Back in November (was that really almost a month ago already?), I went to Tokyo for a holiday with my family. Being quite a bit colder than Hong Kong, I was left with dried out skin and a permanently runny nose, which is why I’m leaving out all the photos of me (you’re welcome!). In some ways, Tokyo felt kind of familiar, even though it was my first time visiting. The cooler weather reminded me of Ye Old England, and how bad my eczema used to be before I moved to humid HK. The Japanese style of queueing was another thing that reminded me of British manners. Isn’t that strange?

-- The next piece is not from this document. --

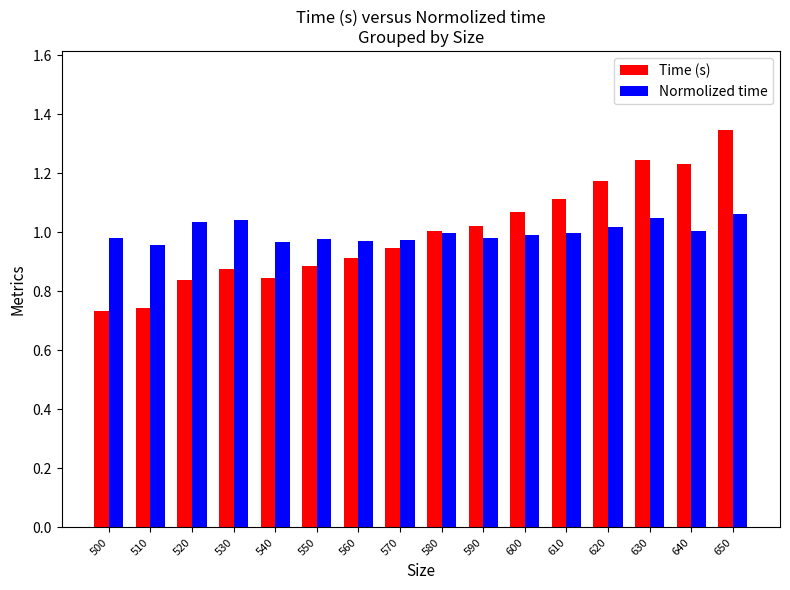

What is the sum of all Time (s) values?

16.0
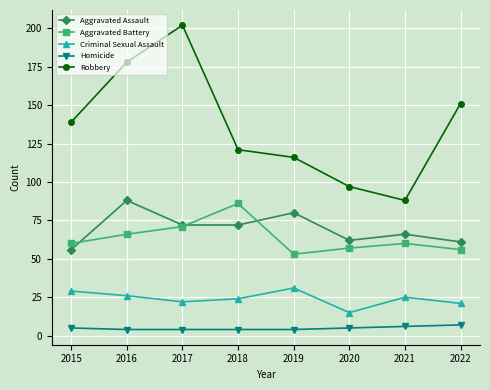

What is the maximum value for Homicide?

7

On the other hand, surrounded by East Asian faces and skyscrapers definitely felt like Hong Kong, except I didn’t feel like I was fighting for survival to get through a crowd.

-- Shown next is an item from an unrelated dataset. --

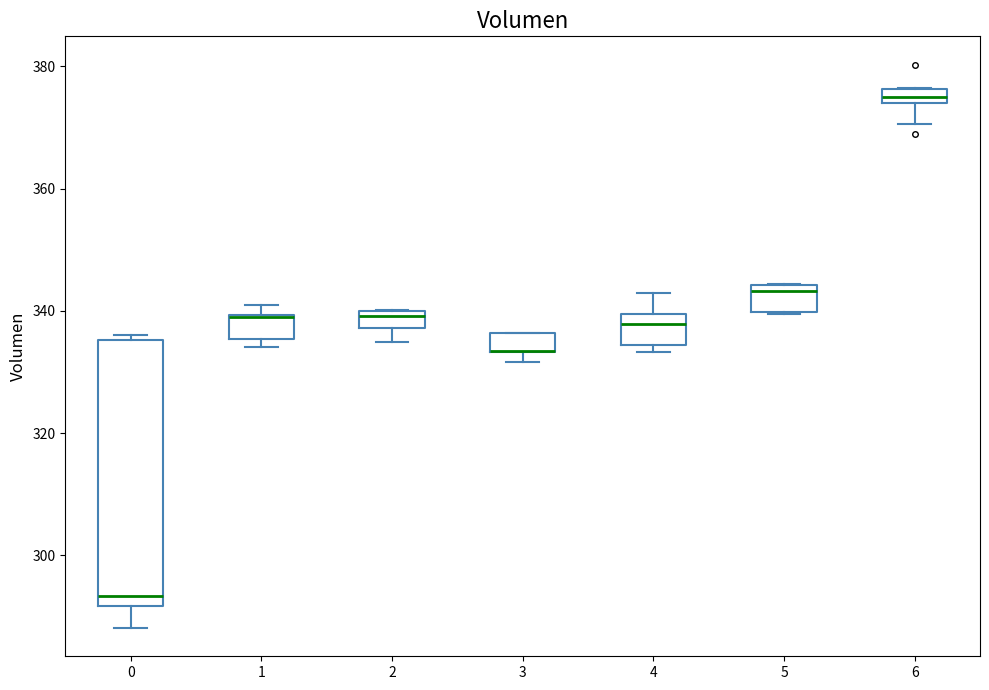

Comparing the boxes themselves (not the whiskers), which one is the tallest?

0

Shibuya crossing. It’s swarming with tourists running back and forth across the road taking selfies and videos. And yes, that included us.
Sensoji Temple, and the markets surrounding it.
Hongwan-ji, a Jodo Shinshu Buddhist temple.
Myongji Street, famous for its pancakes
As it turns out, the pancakes aren’t really pancakes, but bowls of ingredients you mix and spread out on the grill in the middle of your table. It doesn’t stick together like a Western style pancake, but you pick up your portion with a scraper-like cutlery.
In Japan, the Royal family resides within Tokyo. Whilst their private quarters are heavily guarded and closed to the public, the outer gardens are open for tourists and locals alike to stroll through.
Barrels of Sake are offered to the shrines every year
My favourite part of the sounvenir shop…
Not quite what was advertised but still tasty and freshly made!
Tokyo Observatory tower (free entry!)
Bank of Japan
Tonki, a restaurant specialising in tonkatsu (breaded, deep fried pork cutlet). It’s still running after several decades and remains hugely popular.
Whenever I travel abroad, I always like going through local convenience stores just to see the difference to what I’m used to. My most surprising find was this spaghetti sandwich! I wasn’t brave enough to try it though.
Endless rows of cup noodles
Look how realistic these keyrings are!
Tsukiji Fish market. Auctions start at 4am and they only let in 100 people on a first come, first serve basis. However, we just went to eat the variety of fresh seafood, fishballs, omlette rice as well as the multiple snack stores.
And that was our trip! We also spent two days at Disneyland, which I will talk about in another post. Still, a week felt far too short to explore this city, and I’m definitely going to return someday. See you soon, Japan!